Prokarium Ltd., London Bioscience Innovation Centre, 2 Royal College Street, London NW1 0NH, UK.
Int J Mol Sci. 2021 Mar 23;22(6):3287. doi: 10.3390/ijms22063287.
Enteric fever is a major global healthcare issue caused largely by serovars Typhi and Paratyphi A. The objective of this study was to develop a novel, bivalent oral vaccine capable of protecting against both serovars. Our approach centred on genetically engineering the attenuated Typhi ZH9 strain, which has an excellent safety record in clinical trials, to introduce two Paratyphi A immunogenic elements: flagellin H:a and lipopolysaccharide (LPS) O:2. We first replaced the native Typhi gene encoding flagellin with the highly homologous gene from Paratyphi A using Xer-cise technology. Next, we replaced the Typhi gene encoding tyvelose epimerase with a spacer sequence to enable the sustained expression of O:2 LPS and prevent its conversion to O:9 through tyvelose epimerase activity. The resulting new strain, ZH9PA, incorporated these two genetic changes and exhibited comparable growth kinetics to the parental ZH9 strain. A formulation containing both ZH9 and ZH9PA strains together constitutes a new bivalent vaccine candidate that targets both Typhi and Paratyphi A antigens to address a major global healthcare gap for enteric fever prophylaxis. This vaccine is now being tested in a Phase I clinical trial (NCT04349553).

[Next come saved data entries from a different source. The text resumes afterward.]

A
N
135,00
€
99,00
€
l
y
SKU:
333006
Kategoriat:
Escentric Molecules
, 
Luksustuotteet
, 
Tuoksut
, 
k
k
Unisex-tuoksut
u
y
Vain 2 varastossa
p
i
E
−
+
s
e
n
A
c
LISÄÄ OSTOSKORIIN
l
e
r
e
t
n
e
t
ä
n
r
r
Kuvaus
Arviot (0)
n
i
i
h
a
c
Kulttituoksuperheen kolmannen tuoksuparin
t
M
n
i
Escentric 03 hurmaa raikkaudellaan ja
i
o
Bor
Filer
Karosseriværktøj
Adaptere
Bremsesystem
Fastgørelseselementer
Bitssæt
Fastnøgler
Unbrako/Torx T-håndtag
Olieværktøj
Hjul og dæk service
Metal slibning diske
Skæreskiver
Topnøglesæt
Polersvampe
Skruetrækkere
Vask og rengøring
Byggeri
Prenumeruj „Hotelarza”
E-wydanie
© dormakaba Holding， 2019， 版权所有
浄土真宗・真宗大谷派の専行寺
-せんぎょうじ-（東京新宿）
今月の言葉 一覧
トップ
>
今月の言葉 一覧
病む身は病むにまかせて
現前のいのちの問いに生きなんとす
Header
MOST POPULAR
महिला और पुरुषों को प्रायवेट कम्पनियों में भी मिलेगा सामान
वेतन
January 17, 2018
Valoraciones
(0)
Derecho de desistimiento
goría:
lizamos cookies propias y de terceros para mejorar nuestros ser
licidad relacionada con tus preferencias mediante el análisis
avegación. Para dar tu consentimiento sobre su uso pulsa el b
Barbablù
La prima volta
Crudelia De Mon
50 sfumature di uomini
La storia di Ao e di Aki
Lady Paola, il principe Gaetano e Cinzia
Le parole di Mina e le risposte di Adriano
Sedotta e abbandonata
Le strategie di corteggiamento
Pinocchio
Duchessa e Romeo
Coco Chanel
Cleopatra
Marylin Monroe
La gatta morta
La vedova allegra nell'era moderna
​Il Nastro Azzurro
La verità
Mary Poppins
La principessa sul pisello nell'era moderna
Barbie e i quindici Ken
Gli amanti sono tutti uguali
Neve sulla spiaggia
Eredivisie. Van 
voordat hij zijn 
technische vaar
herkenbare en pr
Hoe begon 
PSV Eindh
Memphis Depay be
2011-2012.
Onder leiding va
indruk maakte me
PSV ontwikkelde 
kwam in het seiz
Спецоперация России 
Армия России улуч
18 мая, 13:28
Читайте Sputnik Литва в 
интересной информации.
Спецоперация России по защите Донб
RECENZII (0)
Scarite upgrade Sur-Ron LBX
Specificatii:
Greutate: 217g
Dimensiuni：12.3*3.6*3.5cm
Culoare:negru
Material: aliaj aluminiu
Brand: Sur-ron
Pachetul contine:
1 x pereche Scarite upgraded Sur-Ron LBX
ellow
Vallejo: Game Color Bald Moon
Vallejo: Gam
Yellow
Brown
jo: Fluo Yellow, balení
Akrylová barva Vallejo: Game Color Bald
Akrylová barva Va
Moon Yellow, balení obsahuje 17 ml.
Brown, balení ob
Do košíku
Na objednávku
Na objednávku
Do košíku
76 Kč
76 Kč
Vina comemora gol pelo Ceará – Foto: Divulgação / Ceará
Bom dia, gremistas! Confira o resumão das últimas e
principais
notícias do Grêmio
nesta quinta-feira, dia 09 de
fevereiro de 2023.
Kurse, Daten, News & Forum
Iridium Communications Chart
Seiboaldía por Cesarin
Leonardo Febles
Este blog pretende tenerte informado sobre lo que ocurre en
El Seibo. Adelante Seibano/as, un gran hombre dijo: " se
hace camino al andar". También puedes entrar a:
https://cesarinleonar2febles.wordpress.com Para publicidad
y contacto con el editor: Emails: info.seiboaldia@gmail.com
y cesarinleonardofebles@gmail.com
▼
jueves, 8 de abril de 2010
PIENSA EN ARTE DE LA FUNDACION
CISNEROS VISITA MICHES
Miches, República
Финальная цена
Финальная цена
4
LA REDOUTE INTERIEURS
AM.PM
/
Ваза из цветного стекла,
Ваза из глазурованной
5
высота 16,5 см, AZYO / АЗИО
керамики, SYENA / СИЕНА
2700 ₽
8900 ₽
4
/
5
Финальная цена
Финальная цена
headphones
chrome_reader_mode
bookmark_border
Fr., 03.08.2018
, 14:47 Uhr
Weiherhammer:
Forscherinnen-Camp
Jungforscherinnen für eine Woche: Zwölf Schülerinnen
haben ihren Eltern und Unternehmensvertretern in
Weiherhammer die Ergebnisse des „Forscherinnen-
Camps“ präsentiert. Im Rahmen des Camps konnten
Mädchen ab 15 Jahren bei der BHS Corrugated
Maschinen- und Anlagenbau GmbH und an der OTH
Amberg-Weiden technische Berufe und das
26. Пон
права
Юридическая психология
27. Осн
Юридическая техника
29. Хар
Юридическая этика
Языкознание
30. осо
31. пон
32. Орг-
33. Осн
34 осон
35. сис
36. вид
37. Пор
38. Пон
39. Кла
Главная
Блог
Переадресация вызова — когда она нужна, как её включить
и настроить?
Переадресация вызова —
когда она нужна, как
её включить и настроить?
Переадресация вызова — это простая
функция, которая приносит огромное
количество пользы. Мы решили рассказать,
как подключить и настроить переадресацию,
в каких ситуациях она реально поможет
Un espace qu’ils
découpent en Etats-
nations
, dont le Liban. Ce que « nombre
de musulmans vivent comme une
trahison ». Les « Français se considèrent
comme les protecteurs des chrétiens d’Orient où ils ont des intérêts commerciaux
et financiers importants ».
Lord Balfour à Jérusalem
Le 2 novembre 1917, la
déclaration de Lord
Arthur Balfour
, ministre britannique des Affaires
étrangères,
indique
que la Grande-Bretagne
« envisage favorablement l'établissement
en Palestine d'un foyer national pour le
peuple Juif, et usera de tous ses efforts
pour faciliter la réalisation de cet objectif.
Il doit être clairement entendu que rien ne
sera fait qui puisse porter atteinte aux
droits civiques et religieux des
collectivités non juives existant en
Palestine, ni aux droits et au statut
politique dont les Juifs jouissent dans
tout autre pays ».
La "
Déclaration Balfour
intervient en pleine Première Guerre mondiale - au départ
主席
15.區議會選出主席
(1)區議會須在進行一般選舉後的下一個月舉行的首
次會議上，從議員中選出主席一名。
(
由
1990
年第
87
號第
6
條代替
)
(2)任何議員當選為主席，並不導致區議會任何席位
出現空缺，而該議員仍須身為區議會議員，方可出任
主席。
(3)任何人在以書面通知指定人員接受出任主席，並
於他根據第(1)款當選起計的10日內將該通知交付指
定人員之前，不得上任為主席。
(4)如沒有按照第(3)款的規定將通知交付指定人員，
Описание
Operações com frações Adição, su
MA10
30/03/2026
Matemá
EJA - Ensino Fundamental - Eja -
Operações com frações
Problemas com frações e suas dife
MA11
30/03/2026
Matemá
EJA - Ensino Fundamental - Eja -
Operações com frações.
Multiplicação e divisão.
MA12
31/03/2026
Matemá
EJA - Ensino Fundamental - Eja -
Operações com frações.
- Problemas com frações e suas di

肠热病是一个主要的全球医疗保健问题,主要由伤寒血清型 Typhi 和 Paratyphi A 引起。本研究的目的是开发一种新型的、双价口服疫苗,能够预防这两种血清型。我们的方法集中在基因工程改造减毒伤寒血清型 ZH9 株上,该株在临床试验中具有极好的安全性记录。我们引入了两种 Paratyphi A 的免疫原性成分:鞭毛蛋白 H:a 和脂多糖(LPS)O:2。我们首先使用 Xer-cise 技术,用来自 Paratyphi A 的高度同源的基因替换了天然的 Typhi 编码鞭毛蛋白的基因。接下来,我们用间隔序列替换了 Typhi 编码 tyvelose 差向异构酶的基因,以实现 O:2 LPS 的持续表达,并通过 tyvelose 差向异构酶活性防止其转化为 O:9。由此产生的新菌株 ZH9PA 包含这两个遗传变化,其生长动力学与亲本 ZH9 株相当。包含 ZH9 和 ZH9PA 两种菌株的配方构成了一种新的双价疫苗候选物,针对伤寒血清型 Typhi 和 Paratyphi A 抗原,以解决肠热病预防的一个主要全球医疗保健差距。该疫苗目前正在进行 I 期临床试验(NCT04349553)。